My 6 year old won’t go to sleep and we are exhausted?
There are so many different factors which can affect a child’s sleep so check the obvious causes first such as temperature, noise, hunger or thirst. Other influences are illness (actual or impending), changes or stress in the family, holidays and fear. It is essential to establish and sticking to a regular bedtime routine. Children generally respond well to routine and this is normally along the lines of teatime, followed by quiet play, bath, story and then bed. Bedtime should be around the same time each evening. It’s also important to limit the use of gadgets – TV, computers, gaming machines – in the hours before bed. Instead set aside time before bed to wind down properly. This is a perfect opportunity to read with your child or them to read to you, or talk to them about their day.
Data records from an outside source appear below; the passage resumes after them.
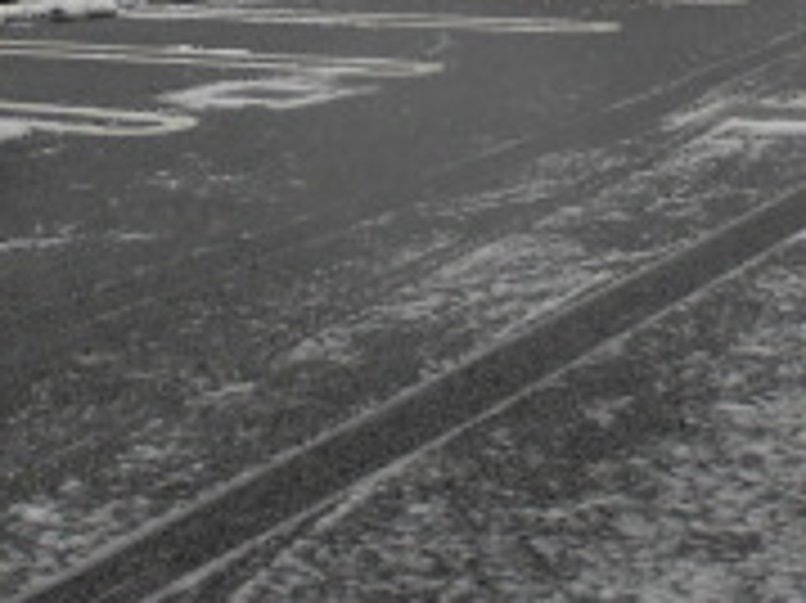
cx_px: 450
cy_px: 45
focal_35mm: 93
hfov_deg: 21.1
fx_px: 2164
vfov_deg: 15.7
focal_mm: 4.6
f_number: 3.5
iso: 100
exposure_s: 1/400
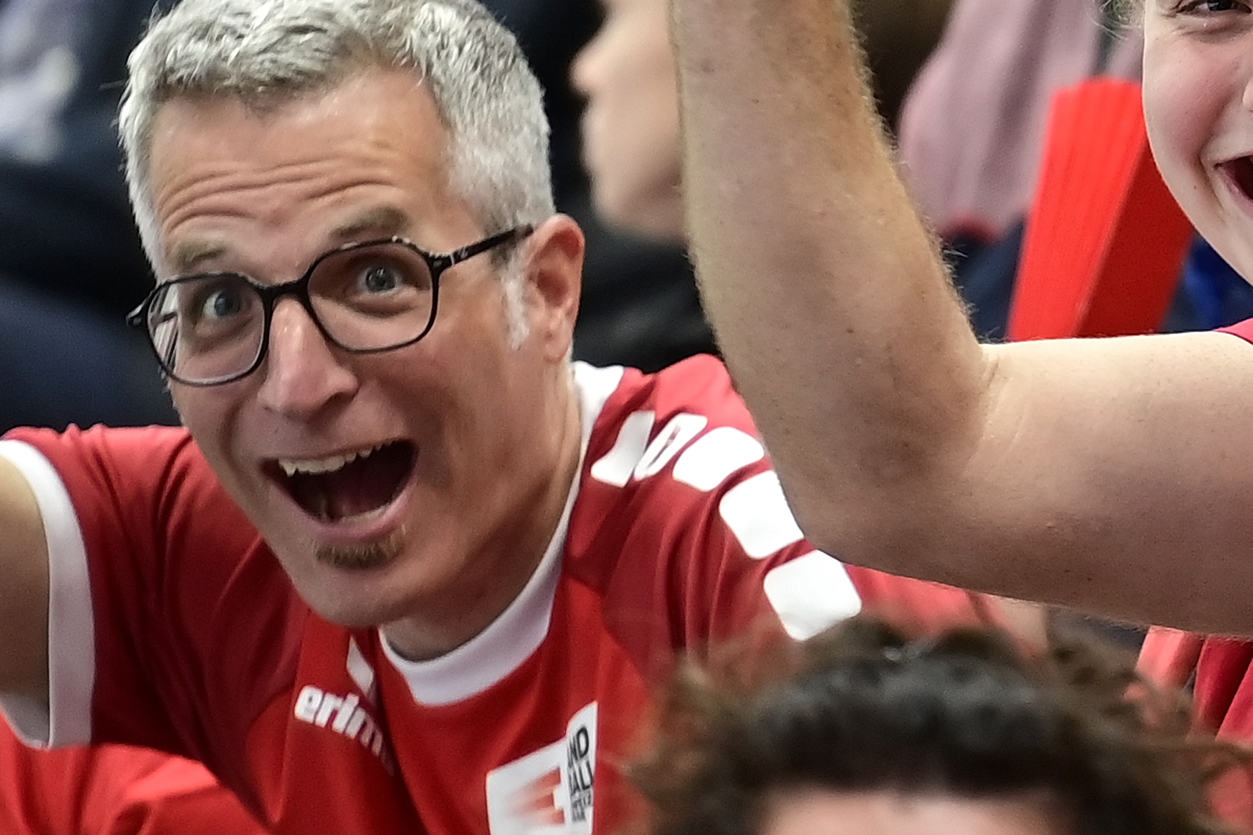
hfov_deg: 3.8
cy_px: 255
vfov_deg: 2.5
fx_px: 18795
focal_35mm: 540
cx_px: 651
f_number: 2.8
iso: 1250
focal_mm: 200
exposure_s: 1/200
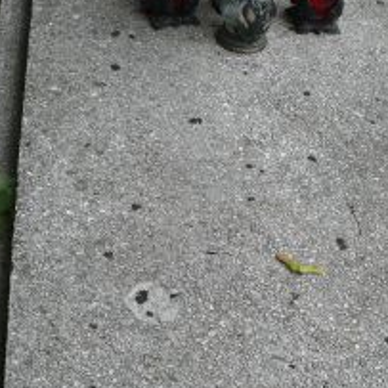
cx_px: 262
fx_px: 926
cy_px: 201
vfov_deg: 23.7
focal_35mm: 73
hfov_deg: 23.6
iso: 100
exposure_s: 1/125
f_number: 4
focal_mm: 7.4
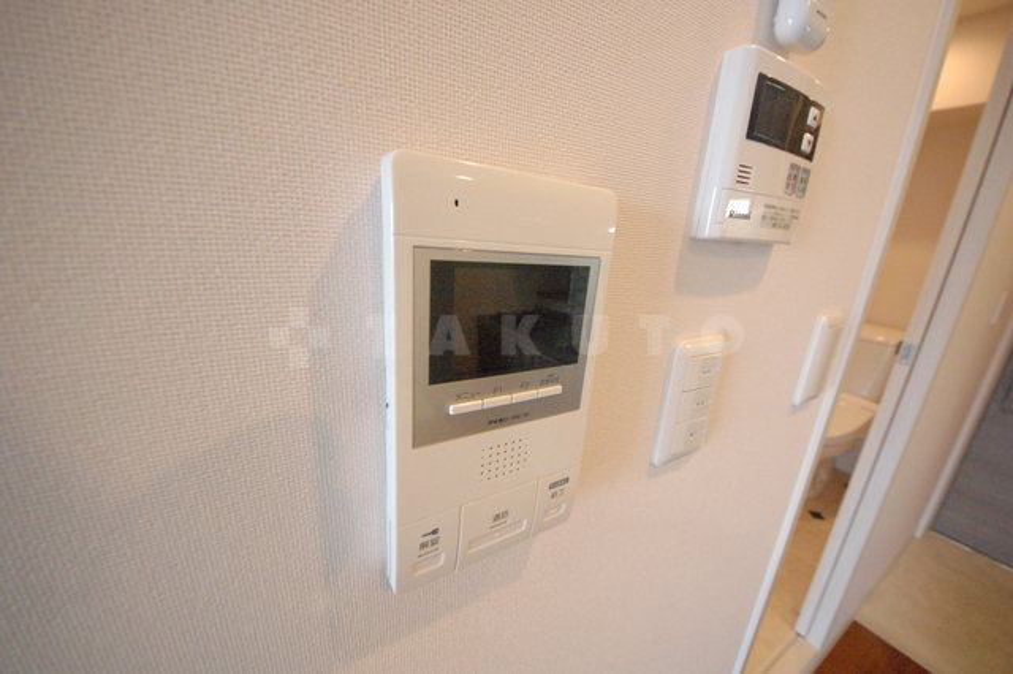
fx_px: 337
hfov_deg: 112.6
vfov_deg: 89.9
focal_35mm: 12
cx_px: 506
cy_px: 337
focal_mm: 8
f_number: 5
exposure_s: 1/160
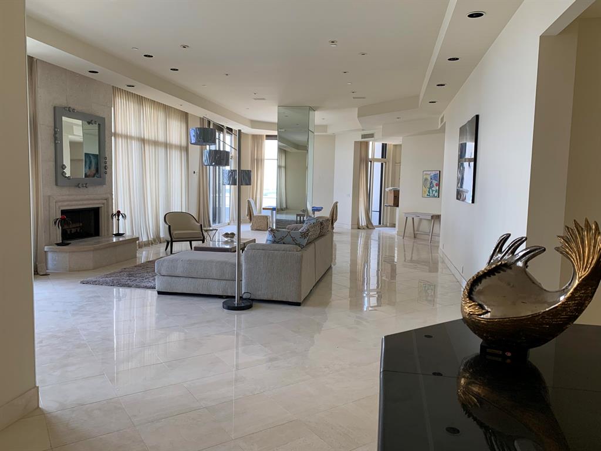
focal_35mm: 26
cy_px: 226
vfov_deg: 53.1
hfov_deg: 67.3
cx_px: 300
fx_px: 451
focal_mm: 4.25
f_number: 1.8
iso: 64
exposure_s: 1/121
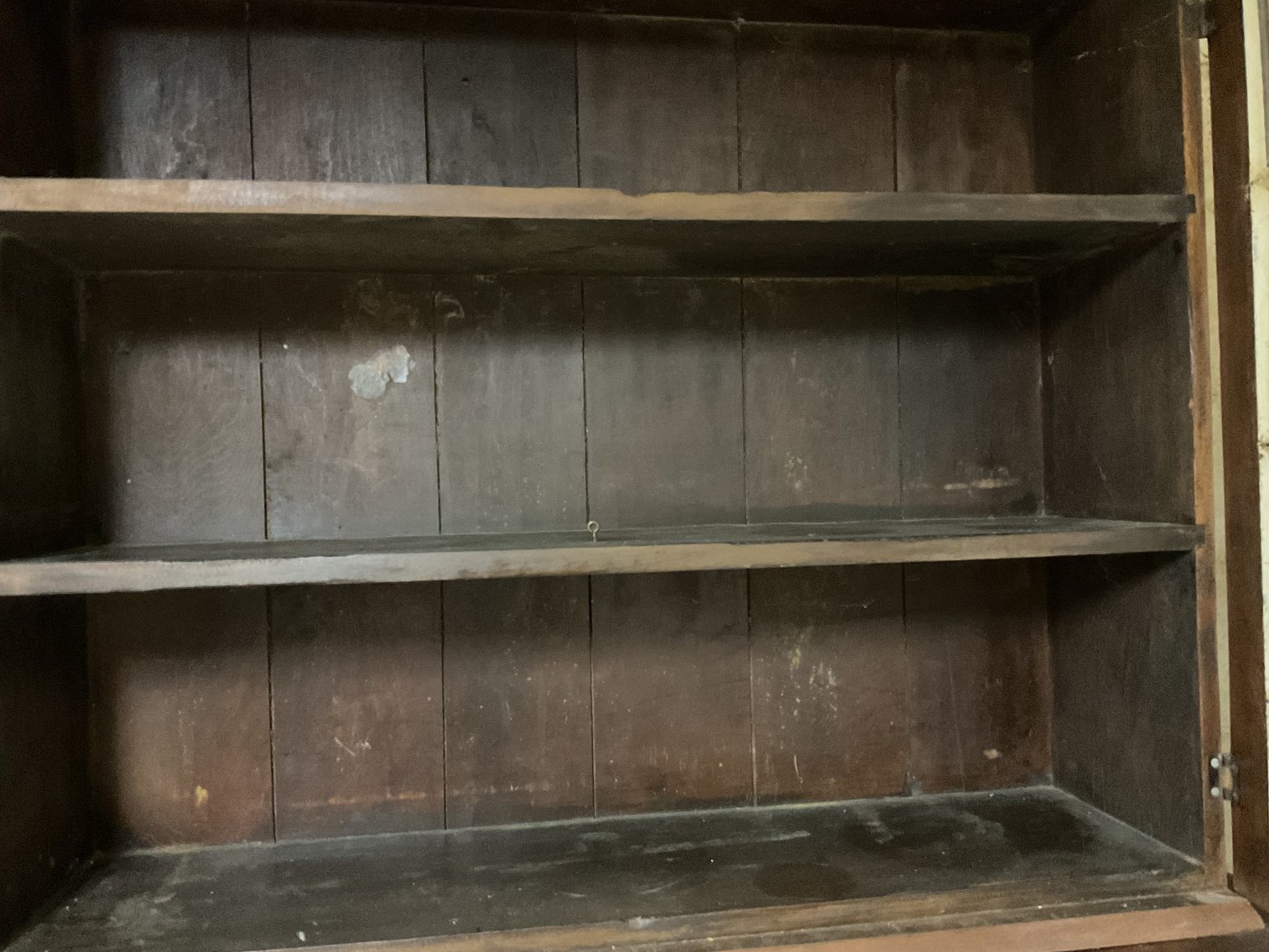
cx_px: 634
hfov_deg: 61.7
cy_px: 476
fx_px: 1063
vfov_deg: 48.2
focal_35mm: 29
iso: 500
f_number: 1.8
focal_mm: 3
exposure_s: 1/17
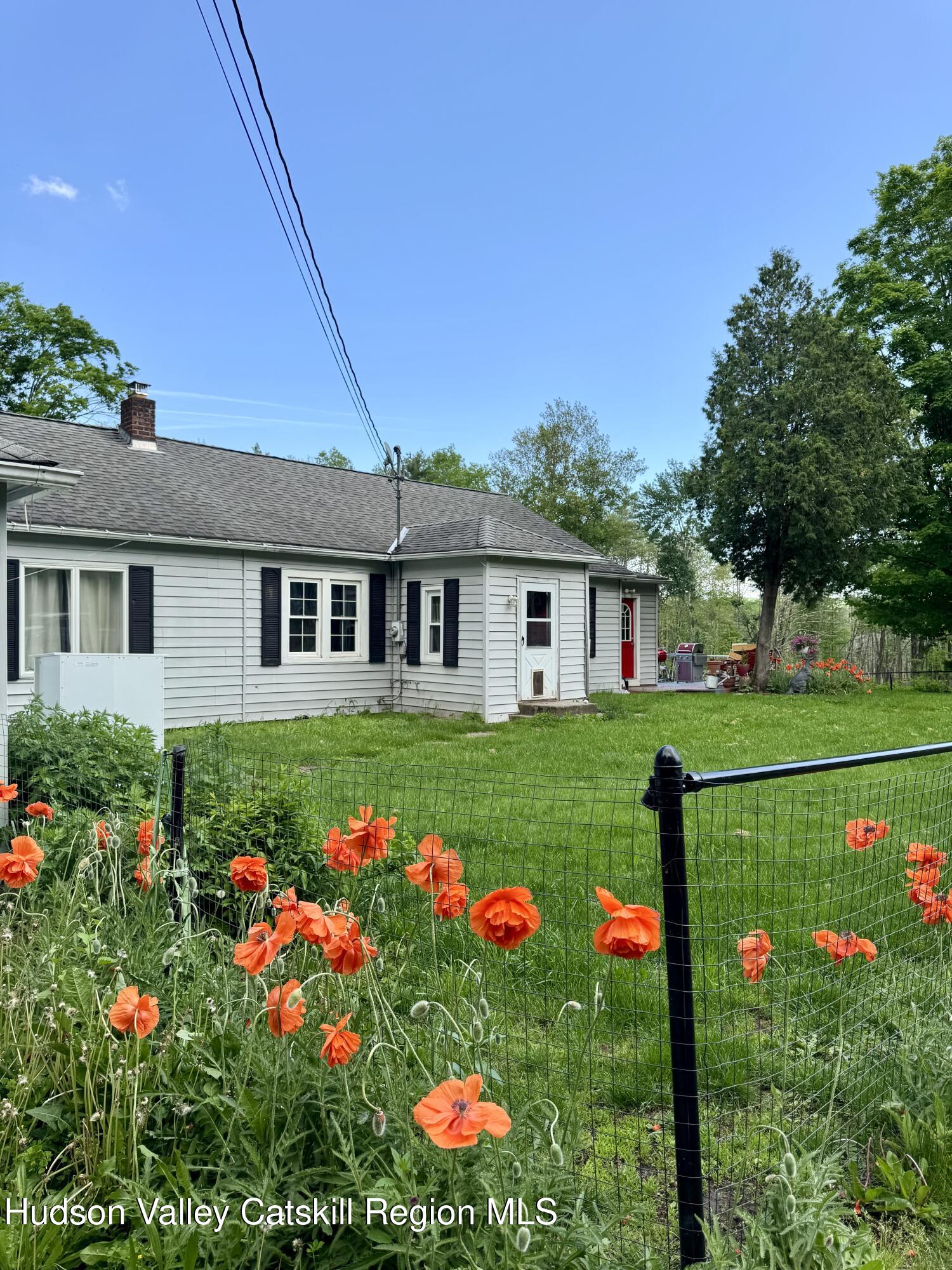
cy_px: 635
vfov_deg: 71.6
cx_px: 476
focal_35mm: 24
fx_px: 880
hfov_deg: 56.8
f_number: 1.78
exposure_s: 1/2174
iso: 80
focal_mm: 6.76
I’m a new mum and sleep deprived, help!
Fragmented sleep for weeks, if not months, following the birth of a baby can leave new mums feeling bad tempered, tearful, forgetful and depressed. If you struggle to get back off to sleep practise some deep breathing techniques or if your mind is buzzing with things to do, write them down. Throughout this phrase, try to remember it won’t last forever. Sleep when the baby sleeps and make sure you get some ‘me time’ and wind down properly before bed. Take a warm foamy bath, read a book or listen to some soothing music.